Passage to read:

+ + + + +

There have certainly been an alarming number of grassroots clubs across Wales trying to shift spare tickets this week. Is that because people are nervous about what might unfold? Or is paying top dollar to watch potentially lop-sided contests going out of fashion? Either way, the situation cannot continue if the sport wishes to stride confidently towards a collectively rosier future.
Ditto the club v country tug-of-war that has deprived Australia of three influential players – Quade Cooper, Samu Kerevi and Sean McMahon – because their Japanese employers want them ready for the January start of the new Rugby League One domestic season. It will require the Wallabies to show up at Murrayfield, Twickenham and Cardiff without their best side, even though the fixtures are happening inside the official window. If players from the third-ranked team in the world are too wary of upsetting their clubs to represent their countries, the game has a huge problem.
The good news? At long last there is more urgency to the inter-hemisphere Zoom calls. Having been very publicly ditched back in 2019, the concept of a biennial Nations Championship is alive again, the aim being to breath fresh life into the traditional July and November international schedules. The Six Nations chief executive, Ben Morel, made no secret this week of his preference for a tournament with a “final” that would be more attractive to floating voters. “I do think some sort of a final is always exciting and I think that’s what the fans would want to see.”
World Rugby confirms more detailed talks will happen towards the end of November with any changes, taking effect from 2024 onwards, to be ratified at their Council meeting in May.
Morel also insists the Six Nations feels unthreatened by the concept – “We see this as a perfect complement” – though several different models remain up for debate. Some would require a slight extension to the existing window, tricky given the way domestic seasons have expanded to fill all the calendar’s spare nooks and crannies. Significant compensation – or other major concessions – for affected leagues would clearly be required.

+ + + + +

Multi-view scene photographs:
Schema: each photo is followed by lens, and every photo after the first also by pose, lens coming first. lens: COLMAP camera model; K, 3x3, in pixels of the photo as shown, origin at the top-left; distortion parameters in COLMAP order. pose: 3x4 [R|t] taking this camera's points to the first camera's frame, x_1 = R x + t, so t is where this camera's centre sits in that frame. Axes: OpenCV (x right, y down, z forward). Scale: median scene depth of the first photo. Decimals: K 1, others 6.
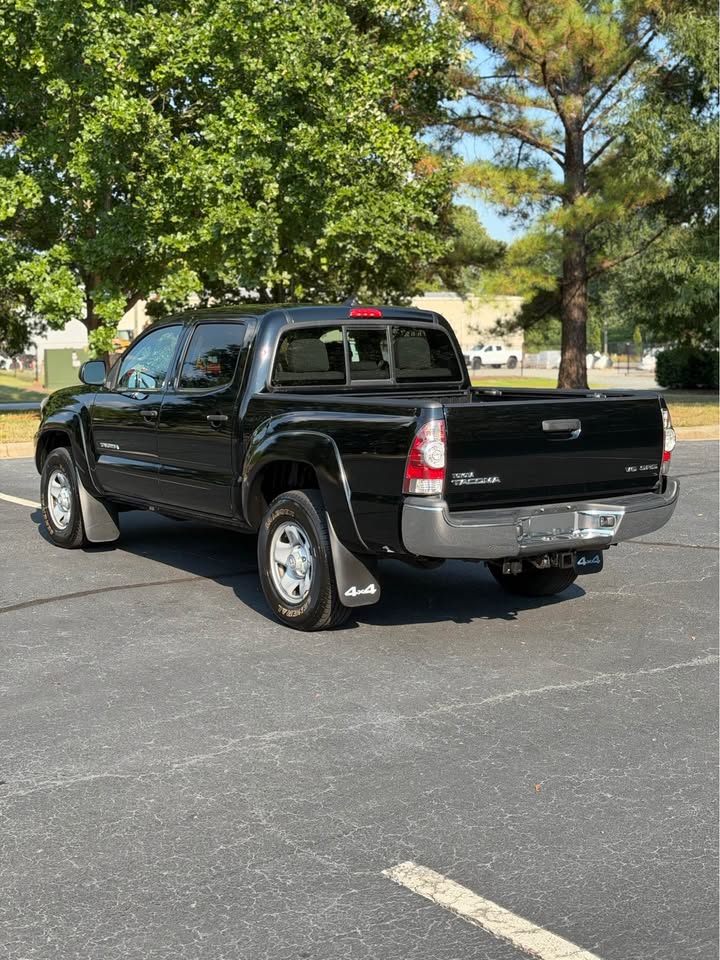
lens RADIAL K [[1335.2, 0, 360.0], [0, 1335.2, 480.0], [0, 0, 1]] dist [0.192949, -0.413033]
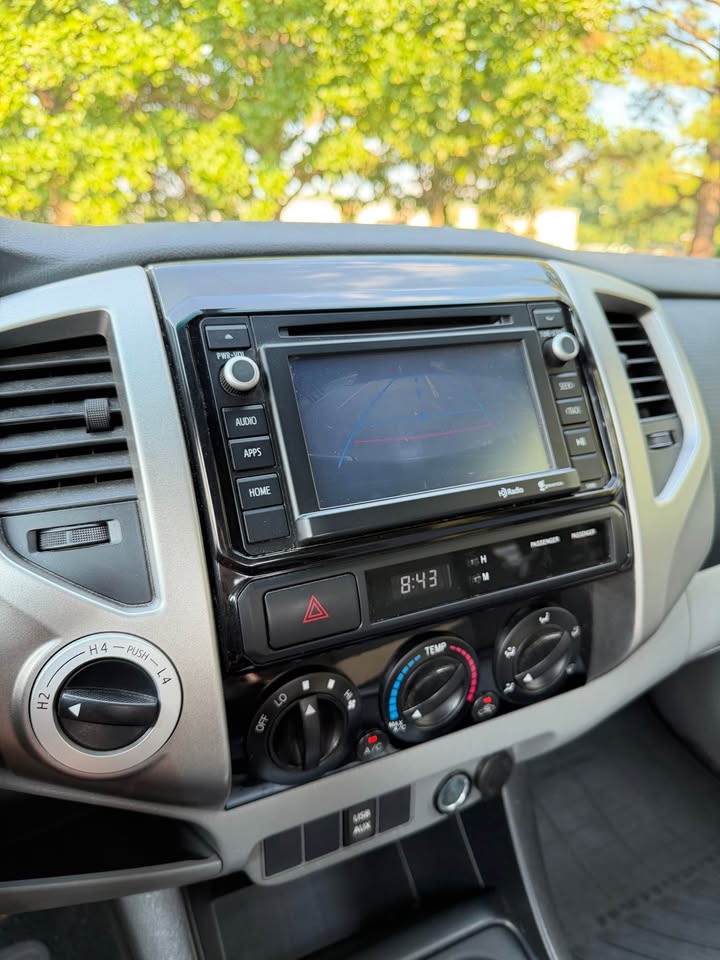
lens RADIAL K [[697.2, 0, 360.0], [0, 697.2, 480.0], [0, 0, 1]] dist [-0.034089, 0.003005]
pose [[0.988781, 0.065617, -0.134187, -0.048318], [-0.032804, 0.971805, 0.233493, -0.040954], [0.145725, -0.226472, 0.963055, 0.522197]]
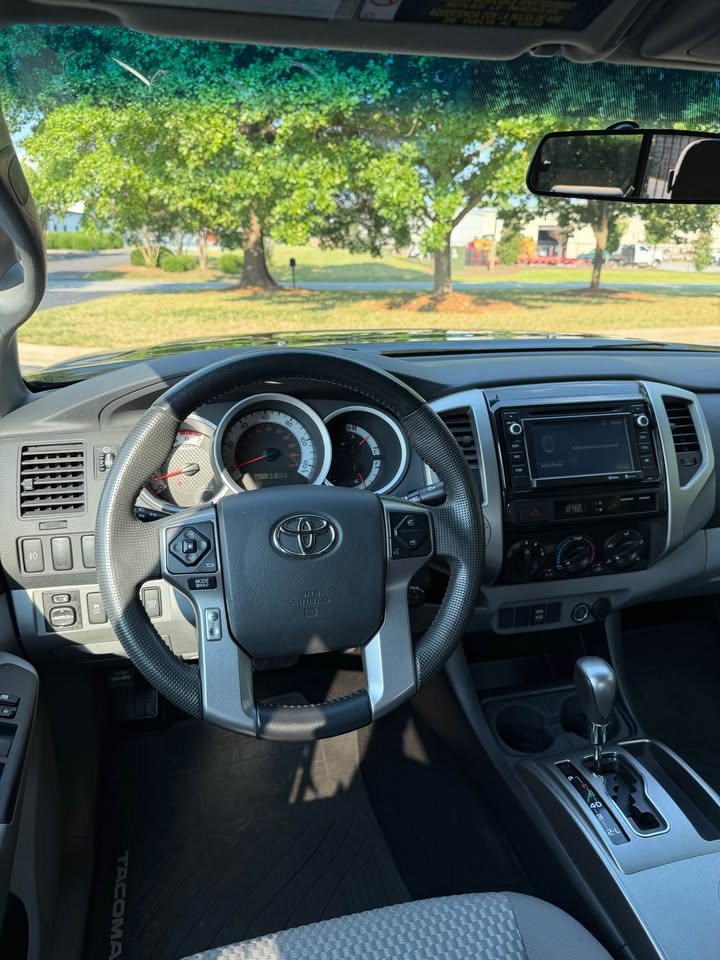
lens RADIAL K [[679.4, 0, 360.0], [0, 679.4, 480.0], [0, 0, 1]] dist [0.008313, -0.031044]
pose [[0.932362, 0.134265, -0.335670, -0.047279], [-0.053169, 0.969308, 0.240031, -0.046975], [0.357595, -0.205949, 0.910885, 0.489810]]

+ + + + +

Study questions:
1 – Decide whether each statement agrees with the rugby passage. Answer yes or no for each, and quote the words of the passage that settle it.
(a) Australia is without three influential players because their Japanese employers want them ready for the January start of the new domestic season.
(b) The Wallabies' matches at Murrayfield, Twickenham and Cardiff fall outside the official window.
(c) Ben Morel says the Six Nations feels threatened by the Nations Championship concept.
2 – Using the rugby passage, explain in one to three sentences why some of the models under debate would be hard to put into practice.

Results of the tasks:
1 –
(a) Yes: "because their Japanese employers want them ready for the January start of the new Rugby League One domestic season"
(b) No: "even though the fixtures are happening inside the official window"
(c) No: "Morel also insists the Six Nations feels unthreatened by the concept"

2 – Some models would need a slight extension to the existing window. That is tricky because domestic seasons have expanded to fill all the calendar's spare nooks and crannies.